### Action item
Exact duplicates of all the records are needed.

### Data in this exercise
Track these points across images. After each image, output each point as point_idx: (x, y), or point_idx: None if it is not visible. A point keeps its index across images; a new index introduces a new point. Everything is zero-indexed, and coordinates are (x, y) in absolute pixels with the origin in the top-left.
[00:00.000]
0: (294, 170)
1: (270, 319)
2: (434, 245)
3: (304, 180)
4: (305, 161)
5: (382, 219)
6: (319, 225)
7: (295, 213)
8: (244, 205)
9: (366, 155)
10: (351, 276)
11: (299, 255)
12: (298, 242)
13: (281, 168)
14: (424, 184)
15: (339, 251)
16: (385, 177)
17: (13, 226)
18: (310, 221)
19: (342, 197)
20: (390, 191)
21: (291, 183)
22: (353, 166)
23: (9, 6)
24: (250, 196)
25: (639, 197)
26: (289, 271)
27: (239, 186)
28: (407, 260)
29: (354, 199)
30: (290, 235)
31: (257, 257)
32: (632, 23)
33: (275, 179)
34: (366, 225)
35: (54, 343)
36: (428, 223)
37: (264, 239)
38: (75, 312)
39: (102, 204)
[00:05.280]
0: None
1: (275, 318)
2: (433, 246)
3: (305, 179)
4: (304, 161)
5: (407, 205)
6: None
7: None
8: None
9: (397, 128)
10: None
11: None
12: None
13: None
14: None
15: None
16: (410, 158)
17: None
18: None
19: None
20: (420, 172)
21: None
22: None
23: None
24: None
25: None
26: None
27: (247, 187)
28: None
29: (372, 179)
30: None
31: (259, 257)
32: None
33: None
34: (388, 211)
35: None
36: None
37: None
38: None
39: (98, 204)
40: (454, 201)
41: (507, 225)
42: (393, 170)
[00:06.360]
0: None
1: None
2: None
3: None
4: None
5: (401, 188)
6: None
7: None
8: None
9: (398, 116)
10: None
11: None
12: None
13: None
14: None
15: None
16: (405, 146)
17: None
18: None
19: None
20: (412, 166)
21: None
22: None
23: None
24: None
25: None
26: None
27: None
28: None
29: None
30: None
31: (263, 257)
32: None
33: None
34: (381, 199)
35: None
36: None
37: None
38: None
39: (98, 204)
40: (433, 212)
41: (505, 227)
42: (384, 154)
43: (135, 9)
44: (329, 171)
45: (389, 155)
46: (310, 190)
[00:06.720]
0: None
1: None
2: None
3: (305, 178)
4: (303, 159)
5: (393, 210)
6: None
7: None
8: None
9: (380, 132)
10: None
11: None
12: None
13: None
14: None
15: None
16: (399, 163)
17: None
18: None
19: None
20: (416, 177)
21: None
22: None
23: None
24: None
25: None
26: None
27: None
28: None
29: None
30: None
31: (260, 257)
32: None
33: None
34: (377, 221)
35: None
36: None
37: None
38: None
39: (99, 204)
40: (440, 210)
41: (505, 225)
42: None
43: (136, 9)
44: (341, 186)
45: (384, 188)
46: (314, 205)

### The answer
Track these points across images. After each image, output each point as point_idx: (x, y), or point_idx: None if it is not visible. A point keeps its index across images; a new index introduces a new point. Everything is zero-indexed, and coordinates are (x, y) in absolute pixels with the origin in the top-left.
[00:00.000]
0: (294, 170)
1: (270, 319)
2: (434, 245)
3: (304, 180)
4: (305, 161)
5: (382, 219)
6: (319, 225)
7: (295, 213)
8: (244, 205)
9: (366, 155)
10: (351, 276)
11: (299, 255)
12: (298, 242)
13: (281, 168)
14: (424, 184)
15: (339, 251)
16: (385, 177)
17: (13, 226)
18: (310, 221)
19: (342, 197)
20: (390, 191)
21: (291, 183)
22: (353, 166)
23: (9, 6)
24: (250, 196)
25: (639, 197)
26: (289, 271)
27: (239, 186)
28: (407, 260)
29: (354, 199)
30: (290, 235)
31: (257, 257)
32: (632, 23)
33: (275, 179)
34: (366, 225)
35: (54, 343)
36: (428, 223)
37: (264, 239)
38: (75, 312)
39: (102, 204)
[00:05.280]
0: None
1: (275, 318)
2: (433, 246)
3: (305, 179)
4: (304, 161)
5: (407, 205)
6: None
7: None
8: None
9: (397, 128)
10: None
11: None
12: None
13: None
14: None
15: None
16: (410, 158)
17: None
18: None
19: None
20: (420, 172)
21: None
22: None
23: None
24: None
25: None
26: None
27: (247, 187)
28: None
29: (372, 179)
30: None
31: (259, 257)
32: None
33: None
34: (388, 211)
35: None
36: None
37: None
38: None
39: (98, 204)
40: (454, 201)
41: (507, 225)
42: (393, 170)
[00:06.360]
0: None
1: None
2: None
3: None
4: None
5: (401, 188)
6: None
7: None
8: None
9: (398, 116)
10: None
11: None
12: None
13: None
14: None
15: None
16: (405, 146)
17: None
18: None
19: None
20: (412, 166)
21: None
22: None
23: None
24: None
25: None
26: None
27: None
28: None
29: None
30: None
31: (263, 257)
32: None
33: None
34: (381, 199)
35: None
36: None
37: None
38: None
39: (98, 204)
40: (433, 212)
41: (505, 227)
42: (384, 154)
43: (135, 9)
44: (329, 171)
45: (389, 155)
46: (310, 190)
[00:06.720]
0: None
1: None
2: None
3: (305, 178)
4: (303, 159)
5: (393, 210)
6: None
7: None
8: None
9: (380, 132)
10: None
11: None
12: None
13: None
14: None
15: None
16: (399, 163)
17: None
18: None
19: None
20: (416, 177)
21: None
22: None
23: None
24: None
25: None
26: None
27: None
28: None
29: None
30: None
31: (260, 257)
32: None
33: None
34: (377, 221)
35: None
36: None
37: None
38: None
39: (99, 204)
40: (440, 210)
41: (505, 225)
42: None
43: (136, 9)
44: (341, 186)
45: (384, 188)
46: (314, 205)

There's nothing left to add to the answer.